Dataset entries

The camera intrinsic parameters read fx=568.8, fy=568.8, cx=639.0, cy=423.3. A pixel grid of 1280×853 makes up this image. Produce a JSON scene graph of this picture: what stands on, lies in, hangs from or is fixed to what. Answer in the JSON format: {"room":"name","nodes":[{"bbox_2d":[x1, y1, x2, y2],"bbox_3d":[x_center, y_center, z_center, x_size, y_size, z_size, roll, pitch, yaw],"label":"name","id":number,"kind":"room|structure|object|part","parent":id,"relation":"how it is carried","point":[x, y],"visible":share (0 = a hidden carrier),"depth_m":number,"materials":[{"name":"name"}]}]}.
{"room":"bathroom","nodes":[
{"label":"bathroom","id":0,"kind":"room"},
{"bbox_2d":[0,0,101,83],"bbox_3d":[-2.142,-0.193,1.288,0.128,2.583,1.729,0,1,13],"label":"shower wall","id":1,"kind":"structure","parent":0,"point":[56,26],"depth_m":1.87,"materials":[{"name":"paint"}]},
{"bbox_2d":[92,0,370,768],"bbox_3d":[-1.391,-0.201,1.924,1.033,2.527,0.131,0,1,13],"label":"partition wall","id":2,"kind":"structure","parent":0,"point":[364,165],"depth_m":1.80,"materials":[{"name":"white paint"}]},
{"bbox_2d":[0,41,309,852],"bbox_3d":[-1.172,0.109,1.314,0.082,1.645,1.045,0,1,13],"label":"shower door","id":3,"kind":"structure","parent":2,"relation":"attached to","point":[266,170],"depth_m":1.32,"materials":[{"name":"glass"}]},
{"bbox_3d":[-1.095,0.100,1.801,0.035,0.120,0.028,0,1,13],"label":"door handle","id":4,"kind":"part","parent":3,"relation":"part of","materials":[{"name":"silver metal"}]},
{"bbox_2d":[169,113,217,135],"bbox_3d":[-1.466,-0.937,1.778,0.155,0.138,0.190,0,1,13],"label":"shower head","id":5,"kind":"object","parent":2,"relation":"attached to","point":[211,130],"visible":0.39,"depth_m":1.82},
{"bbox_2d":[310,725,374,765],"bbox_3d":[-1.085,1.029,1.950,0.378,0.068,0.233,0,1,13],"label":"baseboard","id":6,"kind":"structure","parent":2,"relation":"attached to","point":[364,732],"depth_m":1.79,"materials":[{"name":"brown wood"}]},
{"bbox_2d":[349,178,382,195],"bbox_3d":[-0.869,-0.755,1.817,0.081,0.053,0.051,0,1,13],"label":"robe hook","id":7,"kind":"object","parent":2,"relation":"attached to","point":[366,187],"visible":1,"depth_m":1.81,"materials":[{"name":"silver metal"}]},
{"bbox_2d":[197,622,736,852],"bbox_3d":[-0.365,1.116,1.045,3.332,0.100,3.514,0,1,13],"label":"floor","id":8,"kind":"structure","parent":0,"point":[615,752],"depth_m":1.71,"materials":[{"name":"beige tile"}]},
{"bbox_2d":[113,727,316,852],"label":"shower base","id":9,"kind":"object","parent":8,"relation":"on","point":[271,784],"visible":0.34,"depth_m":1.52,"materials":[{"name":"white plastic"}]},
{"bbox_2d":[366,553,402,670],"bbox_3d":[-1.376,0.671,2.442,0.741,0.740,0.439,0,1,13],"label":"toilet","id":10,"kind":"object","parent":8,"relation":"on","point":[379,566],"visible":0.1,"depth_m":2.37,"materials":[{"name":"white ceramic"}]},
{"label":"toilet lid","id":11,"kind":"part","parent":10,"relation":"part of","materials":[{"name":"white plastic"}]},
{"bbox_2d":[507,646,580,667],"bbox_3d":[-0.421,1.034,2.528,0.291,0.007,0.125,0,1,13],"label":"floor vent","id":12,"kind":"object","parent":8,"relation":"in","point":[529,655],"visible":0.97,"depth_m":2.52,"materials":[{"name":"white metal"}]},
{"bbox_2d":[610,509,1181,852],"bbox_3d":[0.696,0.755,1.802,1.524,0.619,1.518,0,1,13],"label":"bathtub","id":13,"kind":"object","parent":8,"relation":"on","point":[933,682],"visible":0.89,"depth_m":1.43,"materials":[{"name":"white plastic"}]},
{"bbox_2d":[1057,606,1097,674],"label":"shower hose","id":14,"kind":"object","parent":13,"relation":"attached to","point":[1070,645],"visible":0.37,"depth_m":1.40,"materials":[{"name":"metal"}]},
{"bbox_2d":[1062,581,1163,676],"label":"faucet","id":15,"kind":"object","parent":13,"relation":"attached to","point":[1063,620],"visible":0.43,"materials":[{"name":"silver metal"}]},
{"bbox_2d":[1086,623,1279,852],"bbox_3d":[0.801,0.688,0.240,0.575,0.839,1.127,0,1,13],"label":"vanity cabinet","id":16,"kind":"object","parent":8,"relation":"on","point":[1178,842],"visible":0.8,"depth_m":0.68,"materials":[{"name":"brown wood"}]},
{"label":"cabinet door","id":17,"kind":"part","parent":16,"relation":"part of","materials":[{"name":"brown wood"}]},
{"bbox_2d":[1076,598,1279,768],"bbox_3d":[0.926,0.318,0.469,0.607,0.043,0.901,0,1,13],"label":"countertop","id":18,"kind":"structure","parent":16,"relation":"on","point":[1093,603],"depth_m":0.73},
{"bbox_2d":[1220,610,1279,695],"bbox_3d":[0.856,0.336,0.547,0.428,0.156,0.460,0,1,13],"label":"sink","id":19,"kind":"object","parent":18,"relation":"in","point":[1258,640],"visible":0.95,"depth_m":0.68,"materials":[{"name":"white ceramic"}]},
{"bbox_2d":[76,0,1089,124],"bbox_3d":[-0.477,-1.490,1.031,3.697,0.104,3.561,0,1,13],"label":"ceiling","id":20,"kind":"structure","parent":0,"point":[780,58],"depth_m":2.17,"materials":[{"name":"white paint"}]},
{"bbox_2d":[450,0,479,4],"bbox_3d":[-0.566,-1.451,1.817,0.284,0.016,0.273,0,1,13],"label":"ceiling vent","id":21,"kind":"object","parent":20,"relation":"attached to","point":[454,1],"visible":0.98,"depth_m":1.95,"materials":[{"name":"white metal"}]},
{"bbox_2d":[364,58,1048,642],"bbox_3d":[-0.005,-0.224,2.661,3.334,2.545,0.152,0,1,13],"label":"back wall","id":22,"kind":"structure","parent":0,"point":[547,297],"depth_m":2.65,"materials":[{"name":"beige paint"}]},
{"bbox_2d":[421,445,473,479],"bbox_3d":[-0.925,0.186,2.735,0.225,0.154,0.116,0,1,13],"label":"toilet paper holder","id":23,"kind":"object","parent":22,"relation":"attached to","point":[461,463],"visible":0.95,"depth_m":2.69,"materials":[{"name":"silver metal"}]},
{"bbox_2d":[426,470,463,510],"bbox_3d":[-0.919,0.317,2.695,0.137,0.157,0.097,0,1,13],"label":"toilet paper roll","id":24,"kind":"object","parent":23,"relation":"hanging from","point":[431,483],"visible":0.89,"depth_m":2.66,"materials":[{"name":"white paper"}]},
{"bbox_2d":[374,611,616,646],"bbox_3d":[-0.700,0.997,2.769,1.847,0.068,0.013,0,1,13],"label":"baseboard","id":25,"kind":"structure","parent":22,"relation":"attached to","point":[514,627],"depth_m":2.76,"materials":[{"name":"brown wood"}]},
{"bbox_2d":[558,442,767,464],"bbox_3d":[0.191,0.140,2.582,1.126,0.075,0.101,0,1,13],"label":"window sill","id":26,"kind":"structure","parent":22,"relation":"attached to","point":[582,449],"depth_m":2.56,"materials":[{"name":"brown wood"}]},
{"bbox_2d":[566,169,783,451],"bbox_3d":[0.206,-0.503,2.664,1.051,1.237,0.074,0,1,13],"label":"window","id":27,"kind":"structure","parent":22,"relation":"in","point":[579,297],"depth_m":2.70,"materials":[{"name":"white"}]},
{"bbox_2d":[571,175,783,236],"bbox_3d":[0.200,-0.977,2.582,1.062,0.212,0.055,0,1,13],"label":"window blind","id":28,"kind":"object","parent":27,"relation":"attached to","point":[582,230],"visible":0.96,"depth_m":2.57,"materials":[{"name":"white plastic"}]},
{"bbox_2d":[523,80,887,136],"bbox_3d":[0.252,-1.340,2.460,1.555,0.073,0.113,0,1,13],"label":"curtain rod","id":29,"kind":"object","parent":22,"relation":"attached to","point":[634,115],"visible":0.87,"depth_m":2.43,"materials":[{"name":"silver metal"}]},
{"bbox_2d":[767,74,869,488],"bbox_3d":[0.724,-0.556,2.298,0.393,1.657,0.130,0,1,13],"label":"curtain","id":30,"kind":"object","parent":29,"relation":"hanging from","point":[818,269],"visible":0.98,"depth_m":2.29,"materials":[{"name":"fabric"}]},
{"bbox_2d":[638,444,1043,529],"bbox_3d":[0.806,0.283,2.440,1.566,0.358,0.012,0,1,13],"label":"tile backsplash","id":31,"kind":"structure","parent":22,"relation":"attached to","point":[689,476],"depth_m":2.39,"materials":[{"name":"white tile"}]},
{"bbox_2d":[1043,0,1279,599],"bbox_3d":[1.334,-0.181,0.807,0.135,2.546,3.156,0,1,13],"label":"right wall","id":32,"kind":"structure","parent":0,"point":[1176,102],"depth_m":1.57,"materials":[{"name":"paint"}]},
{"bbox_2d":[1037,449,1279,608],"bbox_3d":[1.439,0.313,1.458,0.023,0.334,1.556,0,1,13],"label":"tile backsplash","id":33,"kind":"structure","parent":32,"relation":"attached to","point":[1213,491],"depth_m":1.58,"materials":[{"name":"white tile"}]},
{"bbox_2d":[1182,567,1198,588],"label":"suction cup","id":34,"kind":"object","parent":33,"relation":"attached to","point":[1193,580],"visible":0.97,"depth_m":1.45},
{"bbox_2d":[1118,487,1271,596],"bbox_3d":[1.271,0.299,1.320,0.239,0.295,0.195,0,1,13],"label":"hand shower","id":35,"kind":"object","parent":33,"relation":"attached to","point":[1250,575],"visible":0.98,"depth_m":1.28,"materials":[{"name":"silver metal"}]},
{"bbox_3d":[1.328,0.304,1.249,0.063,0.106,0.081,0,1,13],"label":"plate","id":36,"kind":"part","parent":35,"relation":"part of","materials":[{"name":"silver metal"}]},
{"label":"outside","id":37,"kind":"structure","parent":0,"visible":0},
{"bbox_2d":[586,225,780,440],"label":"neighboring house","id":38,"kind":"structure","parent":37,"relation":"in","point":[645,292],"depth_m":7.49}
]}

Required work:
The lines in the entries above that carry the word "vent" must be copied.

Response to the task:
{"bbox_2d":[507,646,580,667],"bbox_3d":[-0.421,1.034,2.528,0.291,0.007,0.125,0,1,13],"label":"floor vent","id":12,"kind":"object","parent":8,"relation":"in","point":[529,655],"visible":0.97,"depth_m":2.52,"materials":[{"name":"white metal"}]},
{"bbox_2d":[450,0,479,4],"bbox_3d":[-0.566,-1.451,1.817,0.284,0.016,0.273,0,1,13],"label":"ceiling vent","id":21,"kind":"object","parent":20,"relation":"attached to","point":[454,1],"visible":0.98,"depth_m":1.95,"materials":[{"name":"white metal"}]},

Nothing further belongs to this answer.